Aller au contenu

Comment les montres Baltic ont réussi leur lancement

Il y a un an, la marque parisienne Baltic bouclait sa campagne de crowdfunding et présentait ses premiers modèles de montres, au style néo-classique. 514.806 euros ont été récoltés, pour un objectif de 65.000 euros. Son créateur, Etienne Malec, revient sur ce lancement réussi.

Pourquoi avez-vous souhaité lancer une nouvelle marque de montres ?

J’ai décidé de créer Baltic car je suis passionné de montres depuis plus de dix ans et je me retrouvais pas dans l’offre actuelle. La passion de l’horlogerie m’a été transmise grâce à mon père, collectionneur invétéré durant ses dernières années de vie. J’ai récupéré la collection qu’il avait construite et fait en sorte de poursuivre ce qu’il aimait. Cette passion pour l’horlogerie je l’ai construite autour de cette collection, et autour des collectionneurs que j’ai pu rencontrer au fil des années.
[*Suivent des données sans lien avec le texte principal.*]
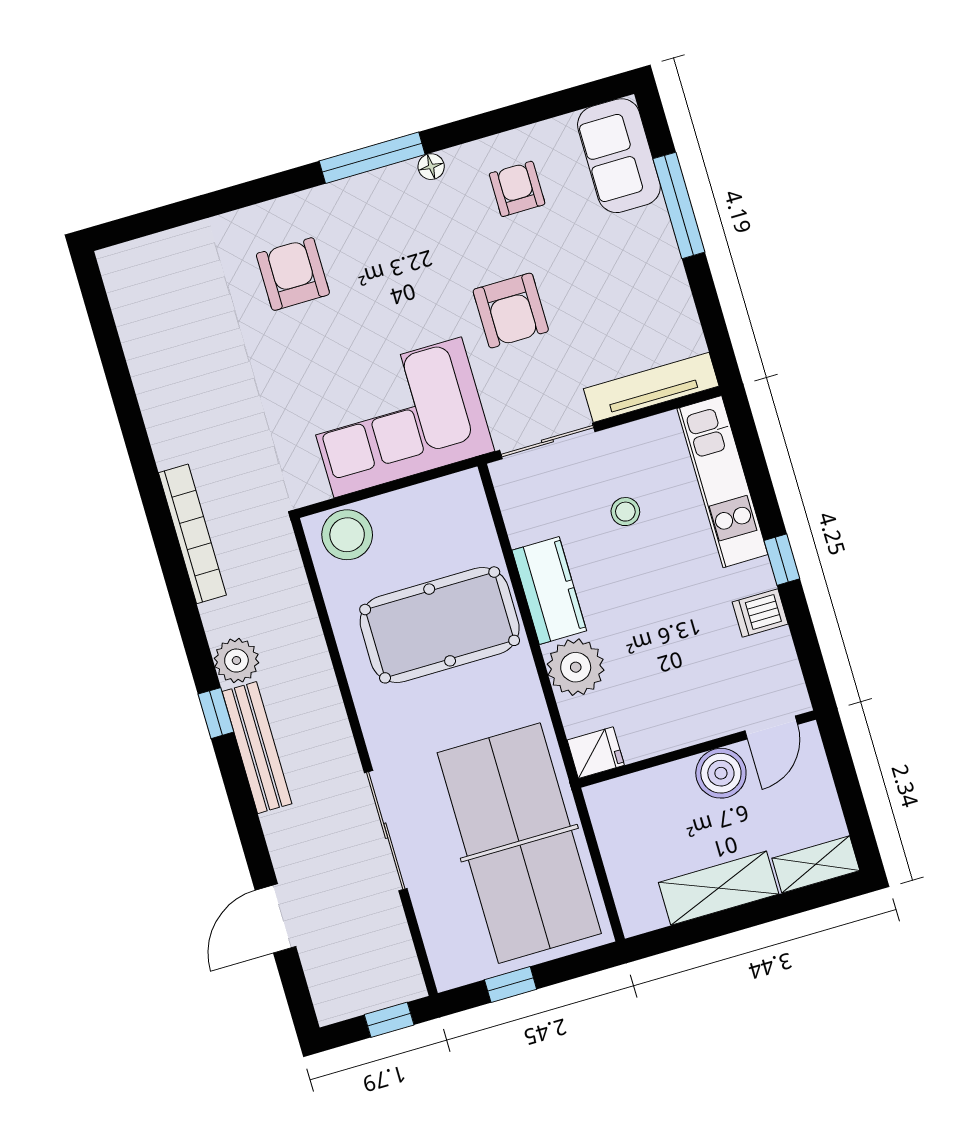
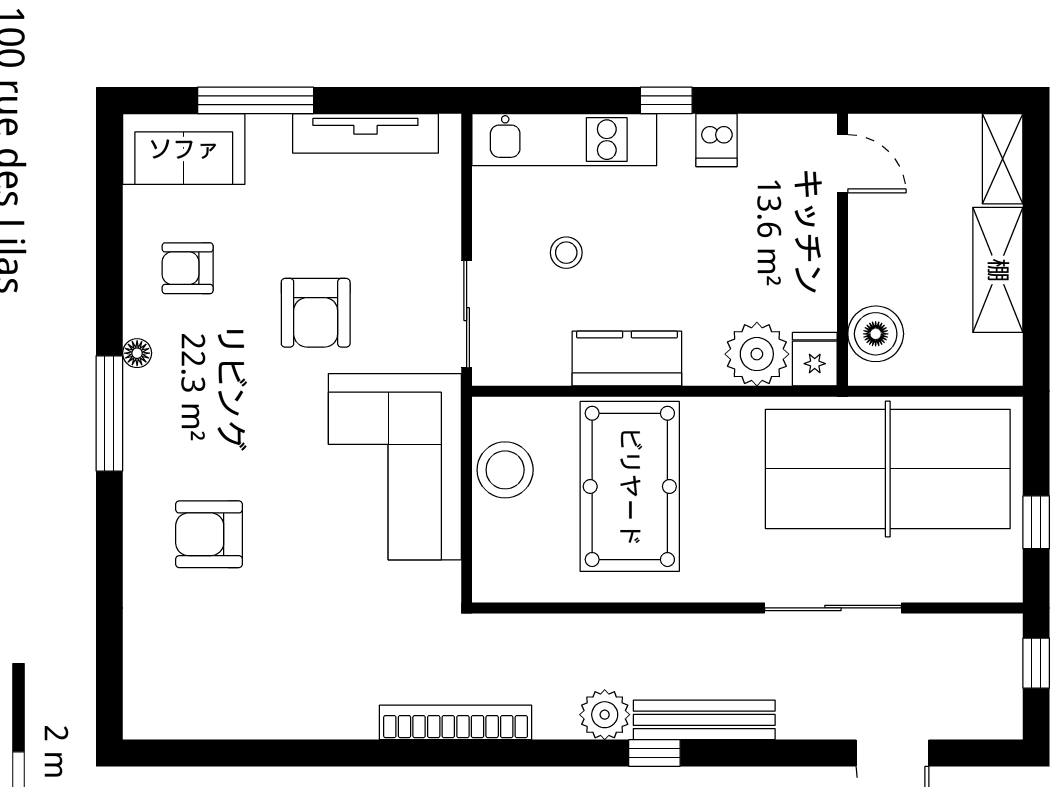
armchair: (511, 311) -> (316, 313), turned 90
tv unit: (651, 387) -> (365, 133), moved, turned -90
stool: (347, 535) -> (505, 470), moved
plant: (576, 667) -> (757, 354), moved
boiler: (721, 773) -> (876, 334), moved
Des gens passionnés et passionnants, qui m’ont partagé leurs connaissances, leurs anecdotes et leur passions. Créer Baltic était pour moi l’occasion de rendre hommage à mon père, de créer un produit que je ne trouvais nulle part ailleurs et de réunir de réels codes horlogers dans une montre accessible aussi bien pour des nouveaux amateurs que pour des passionnés.

Comment avez-vous convaincu vos crowdfunders de participer au projet ?

C’est une étape très importante, et tout réside dans une histoire de confiance. Vendre une montre via le financement participatif c’est avant tout vendre une promesse. Pour faire passer notre marque naissante de promesse à projet concret il fallait lui donner de la légitimité et du crédit. Nous avons décidé d’organiser des rendez-vous dans nos bureaux pour que les intéressé puissent venir essayer les prototypes, parler avec nous, discuter de l’origine de ce projet et constater qu’il y avait une structure tangible derrière tout cela. Je crois qu’à part cela, ce qui aura convaincu nos crowdfunders restera nos produits et l’histoire qu’ils véhiculent !

Quelles étaient vos sources d’inspirations pour les modèles et ce prisme vintage ?

Notre source d’inspirations, ce sont les montres des années 1940 qui sont une réelle source d’inspiration en termes de design et de caractéristiques. Ces montres étaient simples, diablement équilibrées et finalement déjà très moderne encore pour nos code actuels. Ces montres étaient je pense initialement que des montres destinées à des amateurs avertis. L’idée était de proposer un produit «pointu» en termes d’esthétisme horloger à un éventail plus large de clients grâce à un prix d’appel intéressant.

Comment assemblez-vous vos modèles ?

Nos montres sont assemblées à Besançon, qui est toujours aujourd’hui le berceau de l’horlogerie française. C’est une industrie qui renait et qui a une forte croissance dans cette région ! Tous nos composants arrivent d’Asie (sauf les bracelets) et nous assemblons l’ensemble des composants sur place dans un village proche de Besançon.

Quels sont vos objectifs de développement ?

Notre ambition est de développer une gamme plus large, regroupant des montres habillées, sportive avec un réel ADN de marque lié à nos inspirations horlogères. Cette gamme, nous voulons la distribuer partout dans le monde grâce à notre site internet, et à une vingtaine de boutiques soigneusement sélectionnées (en France et dans le monde) Enfin, l’objectif sera également de faire grandir notre communauté en les incluant dans nos processus de développement.